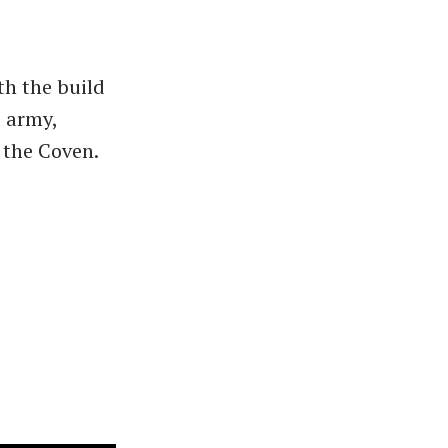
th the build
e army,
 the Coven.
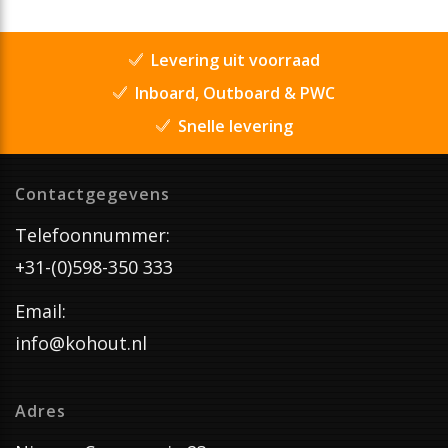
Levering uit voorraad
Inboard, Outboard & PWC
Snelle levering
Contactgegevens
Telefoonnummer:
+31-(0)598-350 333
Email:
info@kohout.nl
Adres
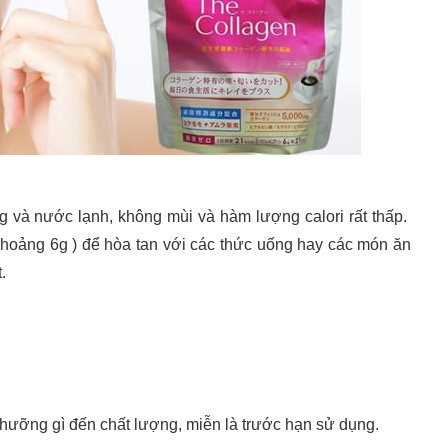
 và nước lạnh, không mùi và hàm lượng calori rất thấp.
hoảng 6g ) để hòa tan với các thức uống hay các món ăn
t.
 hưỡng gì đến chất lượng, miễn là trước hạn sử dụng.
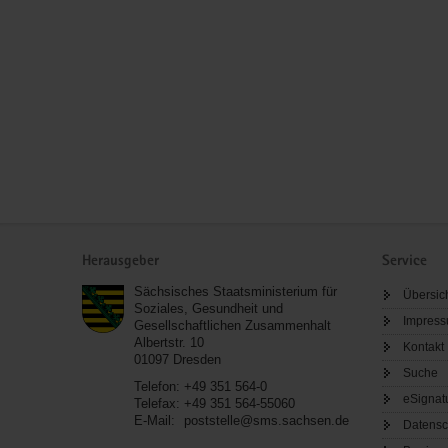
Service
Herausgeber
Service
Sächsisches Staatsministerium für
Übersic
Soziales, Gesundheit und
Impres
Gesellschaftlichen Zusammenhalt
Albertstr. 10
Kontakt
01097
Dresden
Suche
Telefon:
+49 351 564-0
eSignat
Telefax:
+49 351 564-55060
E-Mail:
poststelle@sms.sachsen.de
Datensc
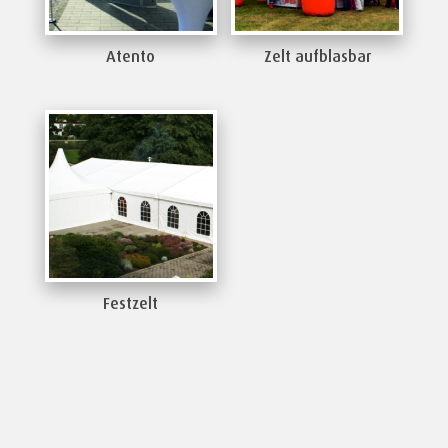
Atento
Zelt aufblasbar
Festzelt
──────────
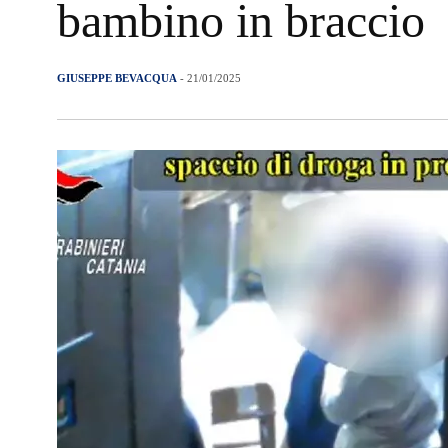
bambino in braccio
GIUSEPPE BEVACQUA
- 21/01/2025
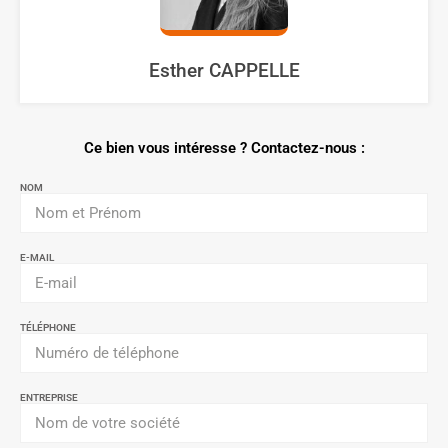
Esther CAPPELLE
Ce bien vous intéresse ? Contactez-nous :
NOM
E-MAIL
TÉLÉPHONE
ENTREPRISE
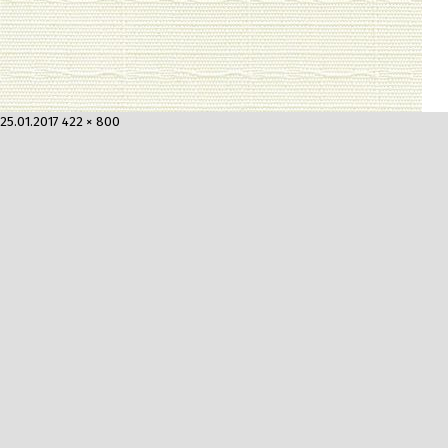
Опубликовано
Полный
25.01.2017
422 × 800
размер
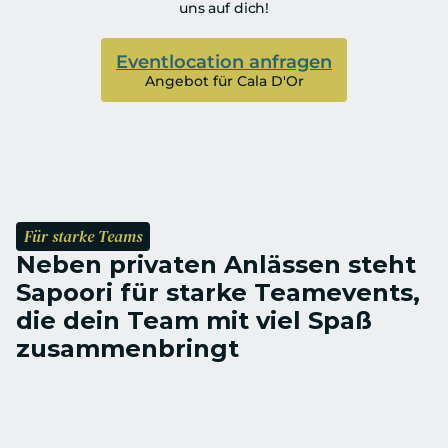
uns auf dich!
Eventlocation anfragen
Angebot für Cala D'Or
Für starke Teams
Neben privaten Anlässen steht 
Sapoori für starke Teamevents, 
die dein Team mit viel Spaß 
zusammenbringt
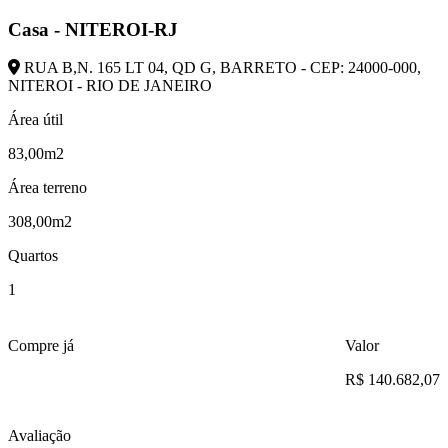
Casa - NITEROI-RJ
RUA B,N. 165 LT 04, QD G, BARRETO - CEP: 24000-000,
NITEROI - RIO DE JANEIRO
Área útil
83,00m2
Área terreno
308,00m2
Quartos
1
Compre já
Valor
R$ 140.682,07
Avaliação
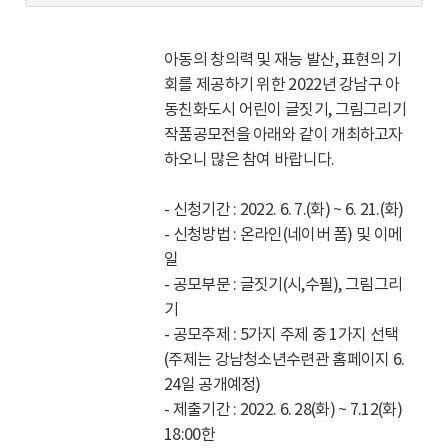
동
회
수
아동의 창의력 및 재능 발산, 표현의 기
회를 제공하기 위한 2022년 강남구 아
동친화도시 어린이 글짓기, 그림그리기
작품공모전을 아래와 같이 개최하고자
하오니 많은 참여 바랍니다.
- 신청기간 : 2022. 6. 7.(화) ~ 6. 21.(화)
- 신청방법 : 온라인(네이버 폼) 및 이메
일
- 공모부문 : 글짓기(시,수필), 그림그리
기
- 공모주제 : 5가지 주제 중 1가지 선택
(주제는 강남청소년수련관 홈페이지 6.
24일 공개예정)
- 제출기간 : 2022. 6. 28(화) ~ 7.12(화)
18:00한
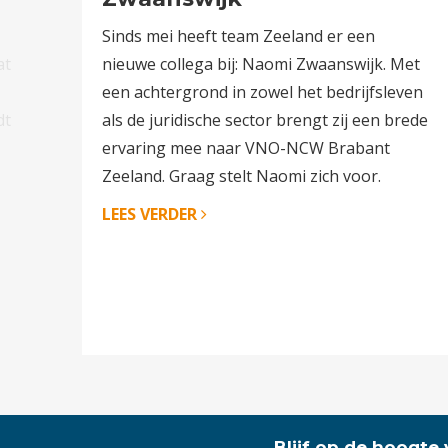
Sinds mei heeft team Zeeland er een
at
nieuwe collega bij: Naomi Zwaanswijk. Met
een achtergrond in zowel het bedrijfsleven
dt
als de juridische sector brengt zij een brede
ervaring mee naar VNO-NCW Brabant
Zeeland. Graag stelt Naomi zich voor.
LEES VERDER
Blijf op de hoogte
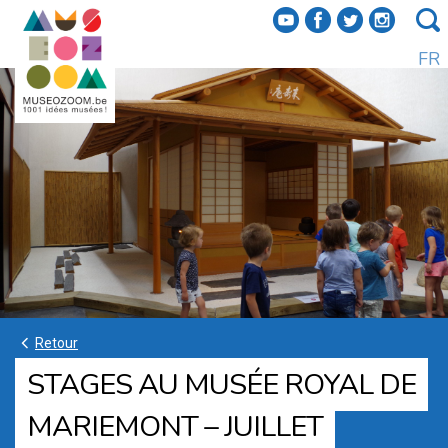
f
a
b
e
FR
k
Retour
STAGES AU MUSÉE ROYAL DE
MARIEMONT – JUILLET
──────────
Indique cuántas líneas de los registros contienen la cadena "starke", distinguiendo entre mayúsculas y minúsculas. Responda únicamente con el número.

2